O Brasil, que se colocou como anfitrião para COP25, em 2019, mas está sendo criticado justamente por não fazer o dever de casa. Registre-se o aumento de e missões de quase 10% mesmo vivendo uma recessão brutal, a venda em leilões de campos de petróleo do Pré-Sal, sob denúncia de fonte inglesa sobre o lobby da Shell, que chegou às tribunas do parlamento, sob discurso inflamado do senador Roberto Requião, o “nada” de incentivo para veículos elétricos, o empenho esquisito em diminuir reservas florestais, o apoio desconfortável à bancada ruralista, e por aí segue a lista.

O Brasil está planejando uma grande venda de seus combustíveis fósseis. Há uma proposta do governo de conceder até US$ 300 bilhões em subsídios fiscais para empresas que trabalham na extração de petróleo, que podem gerar até 7% do orçamento total de emissão de gases pela humanidade, considerando o aquecimento global mantido abaixo de 2°C.

Acredita-se que os campos de pré-sal contenham petróleo e gás equivalente a 176 bilhões de barris de petróleo bruto, ou 74,8 bilhões de toneladas de CO2, o que representa 7% do orçamento de carbono para 2°C e 18% para 1,5°C, de acordo com cálculos do Observatório do Clima.

Funcionários destacam que muitos países em desenvolvimento também estão promovendo o petróleo e carvão e que, em alguns casos, como a Alemanha, suas emissões também estão aumentando.
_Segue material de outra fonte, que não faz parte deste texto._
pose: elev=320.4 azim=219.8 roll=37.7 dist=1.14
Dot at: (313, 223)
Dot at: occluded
Em comparação, eles dizem que o Brasil recebe 74% de sua energia proveniente de fontes renováveis ​​(principalmente hidrelétricas) e que o ritmo do desmatamento desacelerou 16% este ano após um aumento de dois anos que afastou o país dos seus objetivos climáticos.
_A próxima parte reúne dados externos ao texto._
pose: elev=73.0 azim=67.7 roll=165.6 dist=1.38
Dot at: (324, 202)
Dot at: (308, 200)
O principal negociador de mudanças climáticas do país, José Antônio Marcondes,  clamou para que as nações desenvolvidas acelerem ações positivas nos próximos três anos.  “Se não cumprirmos os prazos, se as coisas se tornarem ainda mais difíceis nas discussões – e estamos fazendo tudo para evitar que isso aconteça – corremos o risco de repetir Copenhagen quando o mundo não conseguiu concordar com a ação”, afirmou. Mas não teve como explicar o que o Ministério de Minas e Energia promove para movimentar ainda mais a indústria petroleira em mares brasileiros.

O Greenpeace afirma que essa COP deixou no ar questão importante, que é o financiamento de ações em países em desenvolvimento por parte dos países desenvolvidos.  Nessa faixa preocupante de aniquilamento, que vai sofrer consequências do aumento de temperatura global acima de 1.5ºC até 2100 estão as Ilhas Fiji, que presidiu a COP23.